落ち込んでいるより、そうしている方がずっといい。
「本当はね、ひどいと思った」
「俺を?」
「うん。騙してたんだ、馬鹿にしてたんだって思ったから」
「う……。……まあ、そうなるよなあ」
「でもキッカだから違うかなって」
「なに。俺、すげぇ信頼されてるじゃん。そう思われるだけのこと、なんかしたっけか」
「たくさんしてくれたよ。何度も私を助けてくれた。それに、なにかと真剣に話を聞いてくれてた気もするし。そんな人が誰かを傷付けるための嘘をつくかなーと思ったの」
「お前、いい奴だよなー」
「私は自分がされたことを返してるだけだよ。もしキッカが本当に私を騙してたなら、とびっきりの復讐を考えてた」
「参考に聞いておくけど、例えば?」
「焼き鳥にする」
「やめろよ、笑えねぇぞ」
そう言うくせに笑っている。
「ばらばらにして串に刺すの。それで、安く売る」
「考えることえげつねぇ……」
「金鷹の魔王の串焼きなんて、評判よさそうじゃない?」
「あのなー……」
くくく、とキッカが喉を鳴らした。
「お前の考えることがぶっ飛んでるのはもともとか。
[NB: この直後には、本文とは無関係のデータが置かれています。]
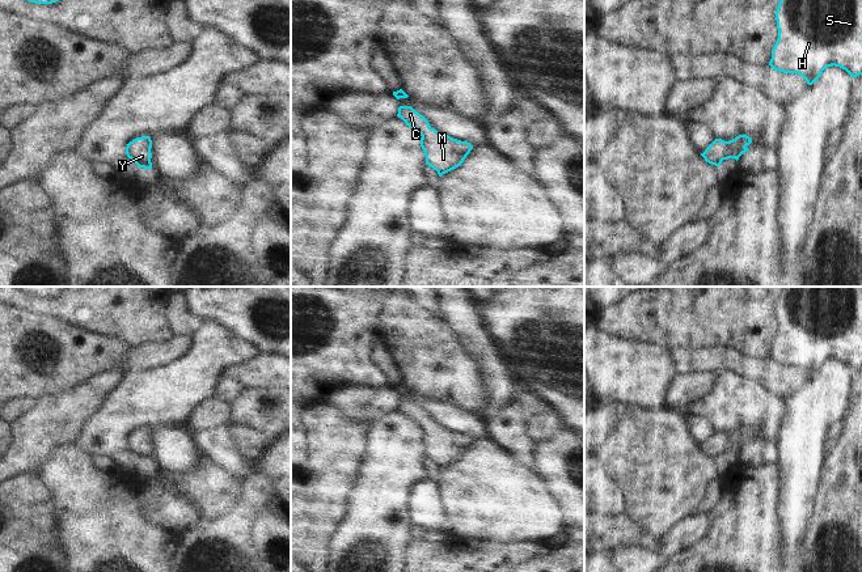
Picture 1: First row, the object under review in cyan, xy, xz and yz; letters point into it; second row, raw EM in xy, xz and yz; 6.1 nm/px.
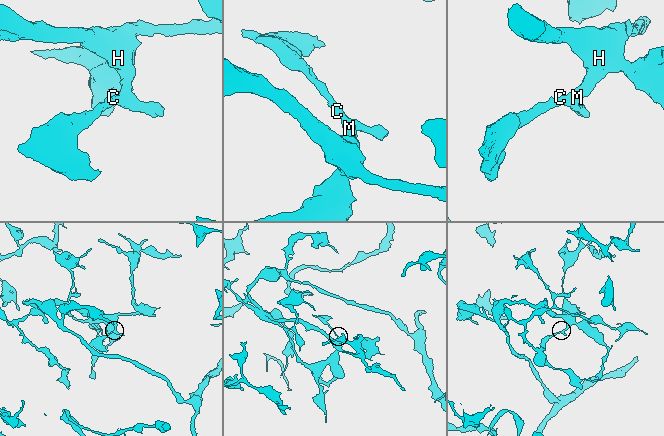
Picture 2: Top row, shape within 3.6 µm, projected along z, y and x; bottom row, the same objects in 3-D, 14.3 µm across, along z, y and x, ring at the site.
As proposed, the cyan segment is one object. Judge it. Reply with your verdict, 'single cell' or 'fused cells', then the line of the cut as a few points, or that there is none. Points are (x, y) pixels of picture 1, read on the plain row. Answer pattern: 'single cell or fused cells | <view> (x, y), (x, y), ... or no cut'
single cell | no cut

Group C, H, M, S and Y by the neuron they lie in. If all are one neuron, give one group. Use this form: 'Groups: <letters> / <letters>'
Groups: C H M S Y

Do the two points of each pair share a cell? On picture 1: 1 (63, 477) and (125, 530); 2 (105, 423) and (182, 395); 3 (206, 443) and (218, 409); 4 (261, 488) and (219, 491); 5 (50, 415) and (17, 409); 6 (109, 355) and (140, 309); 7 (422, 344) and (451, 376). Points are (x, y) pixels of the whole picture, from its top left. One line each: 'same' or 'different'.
1: same
2: same
3: different
4: different
5: different
6: different
7: same

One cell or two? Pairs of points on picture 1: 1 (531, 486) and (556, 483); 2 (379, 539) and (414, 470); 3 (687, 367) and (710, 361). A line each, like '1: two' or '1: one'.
1: two
2: one
3: one

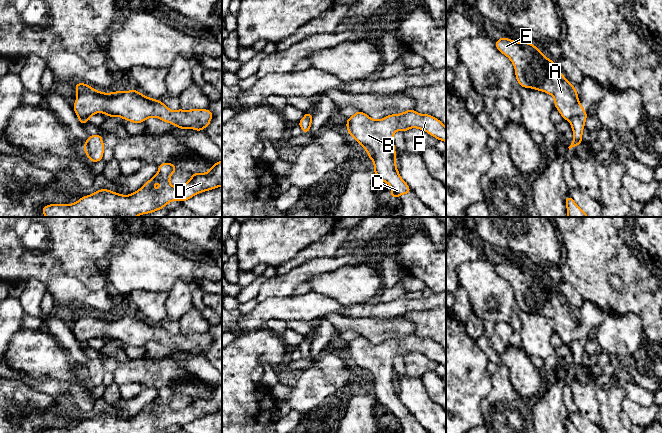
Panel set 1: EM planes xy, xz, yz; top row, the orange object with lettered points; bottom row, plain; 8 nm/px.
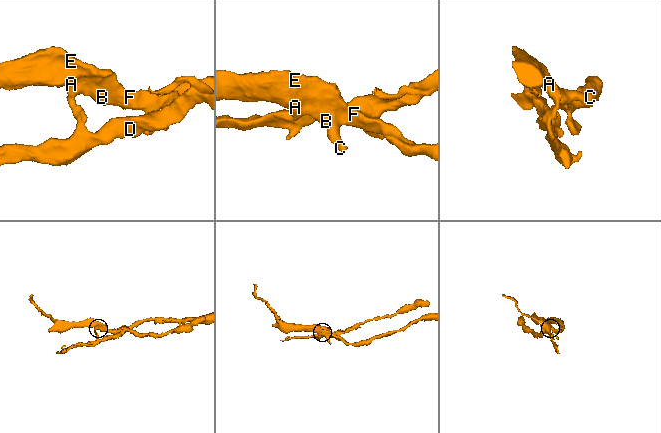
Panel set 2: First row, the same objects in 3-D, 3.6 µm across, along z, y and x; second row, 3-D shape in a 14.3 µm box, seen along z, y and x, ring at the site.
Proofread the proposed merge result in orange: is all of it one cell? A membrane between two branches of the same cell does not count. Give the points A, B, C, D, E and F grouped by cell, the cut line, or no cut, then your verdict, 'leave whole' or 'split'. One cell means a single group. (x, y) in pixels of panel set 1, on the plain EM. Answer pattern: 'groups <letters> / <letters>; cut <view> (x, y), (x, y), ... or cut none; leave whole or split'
groups A B C E F / D; cut yz (584, 336), (574, 339), (568, 344); split

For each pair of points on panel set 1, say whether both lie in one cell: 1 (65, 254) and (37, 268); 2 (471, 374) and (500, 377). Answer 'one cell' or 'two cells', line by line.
1: one cell
2: two cells

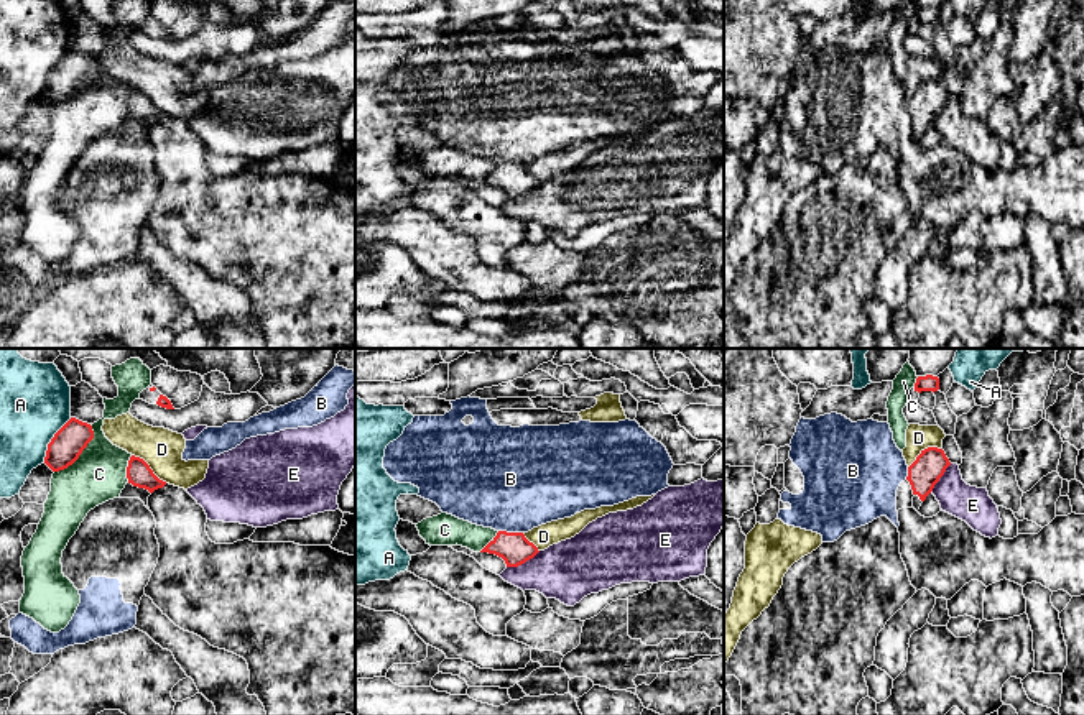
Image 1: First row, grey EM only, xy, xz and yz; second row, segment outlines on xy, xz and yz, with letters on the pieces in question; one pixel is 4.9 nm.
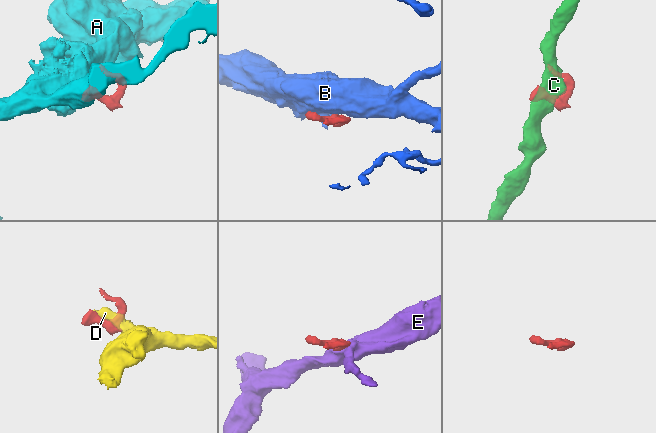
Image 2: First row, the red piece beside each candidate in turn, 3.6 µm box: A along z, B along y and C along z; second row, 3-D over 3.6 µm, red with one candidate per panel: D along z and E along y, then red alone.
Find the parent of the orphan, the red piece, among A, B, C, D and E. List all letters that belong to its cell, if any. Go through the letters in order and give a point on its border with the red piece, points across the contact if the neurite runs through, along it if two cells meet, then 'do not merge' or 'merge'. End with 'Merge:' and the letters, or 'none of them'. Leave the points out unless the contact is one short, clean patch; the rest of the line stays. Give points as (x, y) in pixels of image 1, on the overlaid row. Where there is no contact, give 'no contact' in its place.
A: xy (51, 439) | along xy (71, 418), (48, 444), (43, 461) | do not merge
B: xz (510, 533) | along xz (499, 530), (522, 533) | do not merge
C: xy (81, 452) | do not merge
D: xy (148, 467) | do not merge
E: xz (523, 562) | along xz (540, 551), (523, 562), (507, 567) | do not merge
Merge: none of them

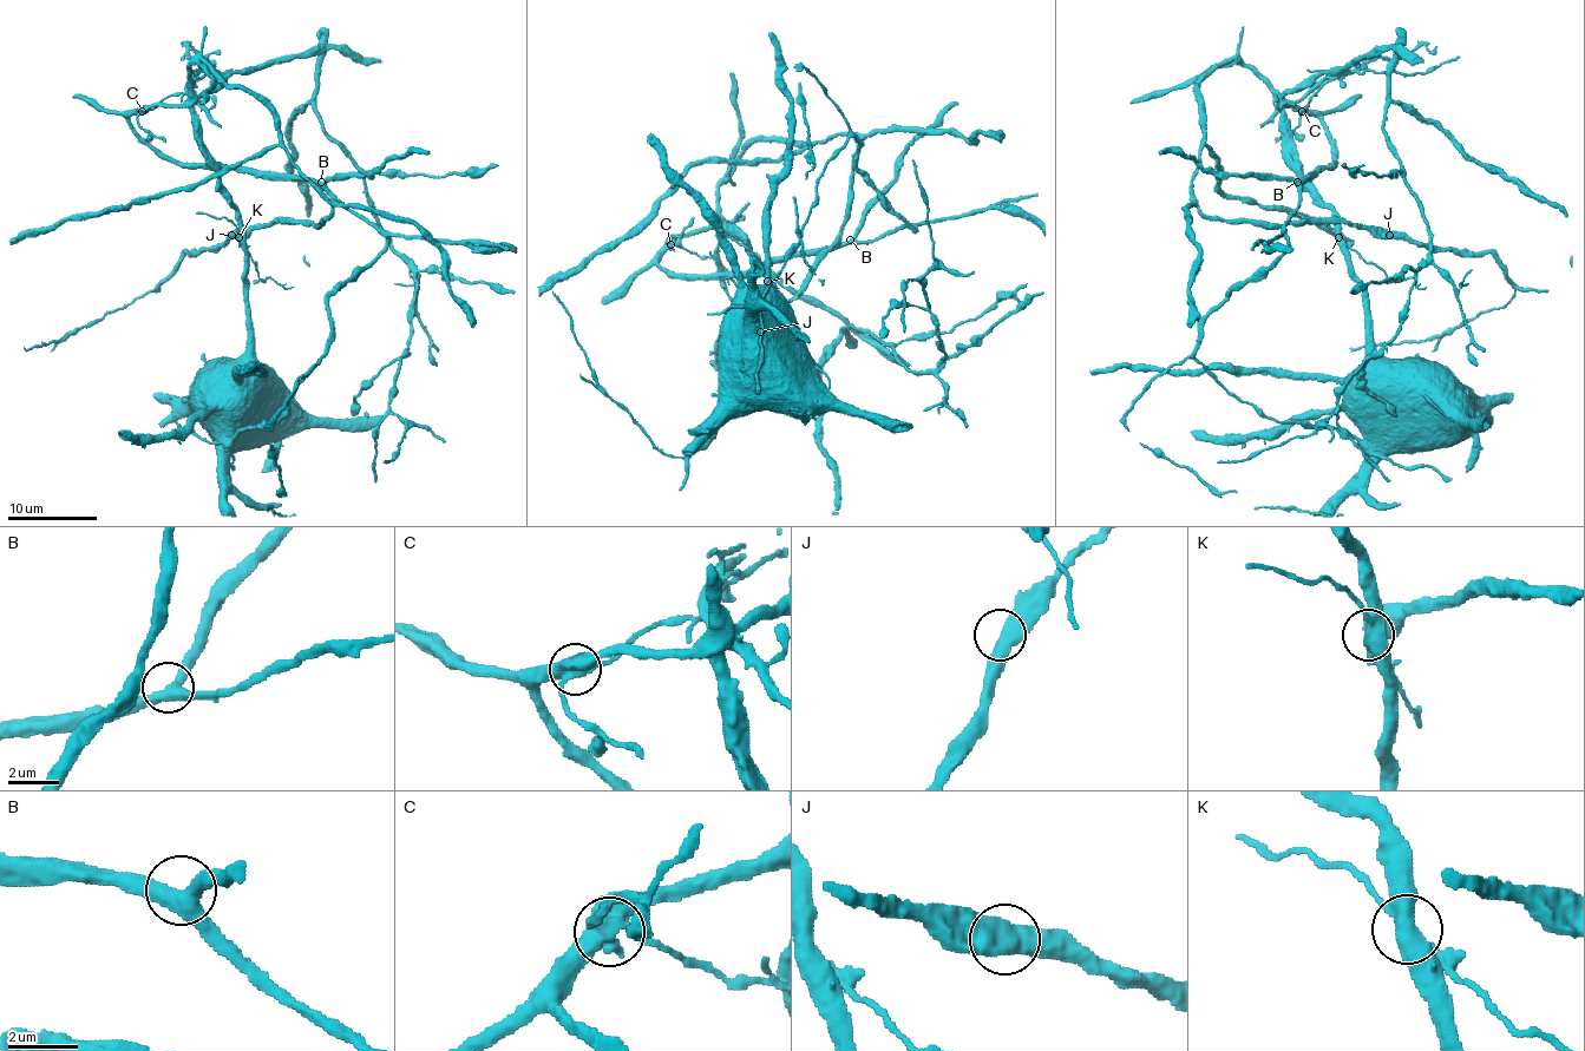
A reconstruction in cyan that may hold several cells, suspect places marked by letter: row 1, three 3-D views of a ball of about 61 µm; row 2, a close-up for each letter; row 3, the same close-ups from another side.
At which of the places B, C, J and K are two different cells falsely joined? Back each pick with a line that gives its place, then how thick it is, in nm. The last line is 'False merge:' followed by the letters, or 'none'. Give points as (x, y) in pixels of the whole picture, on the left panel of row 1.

婚約者に捨てられたから魔王になるって言うような奴だもんな」
「す、捨てたのはラシードじゃなくて私だよ」
「目ぇ泳がせながら言うなよ」
「だって本当のことだもの」
「はいはい」
一度は離れたキッカがセランに近付く。
大きな手がセランの頭を抱き寄せた。
そして、仮面のくちばしを擦り付けてくる。
「それ、ちょっと冷たいからやだ」
「いいからじっとしてろっつの」
「やだ」
(だってそれ、なんだかざわざわする)
キッカが近い。それで胸が騒ぐのは、セランの気持ちがキッカの抱くそれと違うせい。